2006 Progress Report: Rapid Detection of Trace Endocrine Disrupting Chemicals in Complex Mixtures: A Full-Spectrum Deconvolution Technique with a UV-Transparent Passive ConcentratorEPA Grant Number: R832738
Title: Rapid Detection of Trace Endocrine Disrupting Chemicals in Complex Mixtures: A Full-Spectrum Deconvolution Technique with a UV-Transparent Passive Concentrator
Investigators: Kibbey, Tohren C.G. , Sabatini, David A.
Institution: University of Oklahoma
EPA Project Officer: McOliver, Cynthia
Project Period: January 1, 2006 through September 30, 2010
Project Period Covered by this Report: January 1, 2006 through September 30, 2007
Project Amount: $448,259
RFA: Exposure Measurement Tools for Endocrine Disrupting Chemicals in Mixtures (2005) RFA Text | Recipients Lists
Research Category: Health , Safer Chemicals
The objective of this work is to develop a method for rapid monitoring and detection of endocrine disrupting chemicals (EDCs) at trace concentrations in natural waters using a full spectrum deconvolution technique with simultaneous absorbance and fluorescence measurements. The method will be coupled with a novel ultraviolet (UV)-transparent polymer-based concentrator to be used as a passive sampling device. The UV-transparent polymer-based concentrator will serve both as a solid phase extraction medium to concentrate EDCs for analysis and exclude many compounds likely to interfere with detection (fines, macromolecules such as organic matter, ionic surfactants), and as an analytical optical cell, allowing rapid EDC quantification without labor-intensive pre-concentration procedures. The work is divided into three primary tasks:
- Task 1: Development of the deconvolution method and measurement of basis spectra.
- Task 2: Development of the UV-transparent polymer concentrator.

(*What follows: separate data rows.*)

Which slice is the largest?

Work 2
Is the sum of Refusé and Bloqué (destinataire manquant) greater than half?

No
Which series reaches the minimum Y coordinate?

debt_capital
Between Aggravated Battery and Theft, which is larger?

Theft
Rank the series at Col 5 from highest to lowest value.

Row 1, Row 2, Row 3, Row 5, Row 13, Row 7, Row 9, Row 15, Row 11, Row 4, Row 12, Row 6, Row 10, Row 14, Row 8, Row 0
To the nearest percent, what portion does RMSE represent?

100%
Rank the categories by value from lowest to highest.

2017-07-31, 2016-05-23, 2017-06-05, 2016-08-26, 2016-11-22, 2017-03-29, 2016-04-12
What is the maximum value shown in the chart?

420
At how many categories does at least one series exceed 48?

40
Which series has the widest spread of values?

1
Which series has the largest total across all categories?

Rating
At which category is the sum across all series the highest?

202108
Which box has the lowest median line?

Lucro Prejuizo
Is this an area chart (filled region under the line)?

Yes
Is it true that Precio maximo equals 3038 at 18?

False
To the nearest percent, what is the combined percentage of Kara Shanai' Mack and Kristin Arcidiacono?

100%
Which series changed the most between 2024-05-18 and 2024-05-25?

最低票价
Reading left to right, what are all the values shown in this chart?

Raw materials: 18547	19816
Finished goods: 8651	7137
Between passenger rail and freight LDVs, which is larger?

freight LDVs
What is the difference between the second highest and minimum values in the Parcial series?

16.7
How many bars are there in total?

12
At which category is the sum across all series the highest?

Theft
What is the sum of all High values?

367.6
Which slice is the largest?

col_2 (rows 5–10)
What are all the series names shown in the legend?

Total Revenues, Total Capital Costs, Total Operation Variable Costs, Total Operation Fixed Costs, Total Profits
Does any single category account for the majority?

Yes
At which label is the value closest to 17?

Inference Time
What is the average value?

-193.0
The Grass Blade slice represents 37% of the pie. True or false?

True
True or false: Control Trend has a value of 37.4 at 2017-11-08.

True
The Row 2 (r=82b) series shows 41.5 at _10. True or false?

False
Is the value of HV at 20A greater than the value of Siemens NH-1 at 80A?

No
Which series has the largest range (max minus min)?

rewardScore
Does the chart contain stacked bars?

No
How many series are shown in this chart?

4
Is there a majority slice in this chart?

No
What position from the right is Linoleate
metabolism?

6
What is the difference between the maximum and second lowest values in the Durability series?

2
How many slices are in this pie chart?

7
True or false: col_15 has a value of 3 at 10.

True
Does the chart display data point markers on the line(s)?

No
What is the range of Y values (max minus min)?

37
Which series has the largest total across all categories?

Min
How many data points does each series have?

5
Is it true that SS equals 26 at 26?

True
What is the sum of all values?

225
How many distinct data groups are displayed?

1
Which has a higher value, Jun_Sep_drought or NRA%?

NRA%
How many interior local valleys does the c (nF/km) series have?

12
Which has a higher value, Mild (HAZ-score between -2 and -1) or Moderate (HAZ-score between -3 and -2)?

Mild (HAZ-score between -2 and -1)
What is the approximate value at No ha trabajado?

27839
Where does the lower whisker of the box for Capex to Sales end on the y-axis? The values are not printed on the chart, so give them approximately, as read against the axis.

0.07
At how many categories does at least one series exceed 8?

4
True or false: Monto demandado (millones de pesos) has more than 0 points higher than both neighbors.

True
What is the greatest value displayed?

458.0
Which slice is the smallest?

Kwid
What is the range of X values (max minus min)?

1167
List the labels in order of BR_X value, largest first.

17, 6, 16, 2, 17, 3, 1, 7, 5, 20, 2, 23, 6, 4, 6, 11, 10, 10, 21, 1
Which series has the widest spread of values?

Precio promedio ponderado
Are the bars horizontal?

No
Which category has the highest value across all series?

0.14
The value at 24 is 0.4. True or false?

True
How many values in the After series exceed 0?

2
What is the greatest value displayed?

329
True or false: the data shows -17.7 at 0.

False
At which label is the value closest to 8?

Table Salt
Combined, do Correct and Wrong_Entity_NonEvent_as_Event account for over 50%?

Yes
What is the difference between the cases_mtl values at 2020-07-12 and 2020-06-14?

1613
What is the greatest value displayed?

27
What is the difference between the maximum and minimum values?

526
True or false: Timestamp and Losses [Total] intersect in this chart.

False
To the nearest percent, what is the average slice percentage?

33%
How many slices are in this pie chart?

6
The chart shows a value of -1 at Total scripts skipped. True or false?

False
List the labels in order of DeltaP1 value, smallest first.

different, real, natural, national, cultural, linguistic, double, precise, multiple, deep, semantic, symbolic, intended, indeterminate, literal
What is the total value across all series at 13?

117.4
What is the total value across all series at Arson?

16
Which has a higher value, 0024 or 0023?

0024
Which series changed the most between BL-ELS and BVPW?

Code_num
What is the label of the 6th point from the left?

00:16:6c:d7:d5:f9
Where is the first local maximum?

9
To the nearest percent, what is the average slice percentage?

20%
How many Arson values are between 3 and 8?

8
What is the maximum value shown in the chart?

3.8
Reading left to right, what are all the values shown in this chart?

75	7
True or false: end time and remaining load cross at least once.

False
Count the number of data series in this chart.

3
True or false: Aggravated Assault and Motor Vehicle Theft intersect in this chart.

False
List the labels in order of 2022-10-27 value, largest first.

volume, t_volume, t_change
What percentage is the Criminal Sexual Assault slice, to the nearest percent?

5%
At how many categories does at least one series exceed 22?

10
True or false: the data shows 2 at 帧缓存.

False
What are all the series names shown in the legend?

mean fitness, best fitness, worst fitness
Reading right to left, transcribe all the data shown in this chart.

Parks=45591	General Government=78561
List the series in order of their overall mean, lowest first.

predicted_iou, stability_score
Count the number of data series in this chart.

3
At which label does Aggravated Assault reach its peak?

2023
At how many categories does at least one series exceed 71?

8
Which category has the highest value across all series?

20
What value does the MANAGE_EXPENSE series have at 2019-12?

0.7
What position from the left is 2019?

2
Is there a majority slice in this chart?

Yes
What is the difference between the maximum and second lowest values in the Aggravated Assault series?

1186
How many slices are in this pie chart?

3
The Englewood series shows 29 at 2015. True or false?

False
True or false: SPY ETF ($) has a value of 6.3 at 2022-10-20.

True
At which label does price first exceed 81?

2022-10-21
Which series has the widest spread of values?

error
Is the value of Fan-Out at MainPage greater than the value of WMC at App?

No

- Task 3: Validation of the method.
We have been making excellent progress in the first project year on the proposed work. To date, emphasis has been on Task 2, polymer selection and characterization. To date, five polymers have been selected for testing, and preliminary testing has been conducted. We have also selected 25 suspected EDCs for initial testing, and have conducted experiments with 17 of them to date. This list will be expanded in coming project years as we finalize our polymer selection and move on to measurement of basis spectra (Task 1, subtask 3). In addition to the work on Task 2, we have begun assembling synthetic wastewaters for preliminary testing of interferences (Task 3). Wastewaters are being prepared following data found in the National Aeronautics and Space Administration (NASA) Advanced Life Support Baseline Values and Assumptions Document. The document contains detailed analyses of specific waste streams, some of which contain 60 or more individual components. These model waters will provide a controlled, yet highly complex, background for testing the method. Work with synthetic wastewaters will be a prelude to our ultimate efforts of testing with EDC-contaminated natural waters.
Preliminary work has emphasized the polymer (polydimethylsiloxane [PDMS]) which appears to have a good combination of properties for the work. Initial results show reasonable partitioning coefficients for many compounds. Ongoing work is aimed at further improving detection limits.
We will continue conducting experiments as described above, following the plan outlined in the original proposal. Ongoing work will begin examining the use of fluorescence detection to improve detection limits, as well as methods of determining basis spectra for DEG1, DEG2, and DEG3 (which appear to have higher partition coefficients, and as such, lower detection limits). Work developing optical cells with quartz windows is planned, to improve detection limits by eliminating cuvette absorbance, allowing longer polymer path-lengths. In addition, work will begin to emphasize further method development (Task 1) to improve selectivity and rejection of unknowns, as described in the original proposal.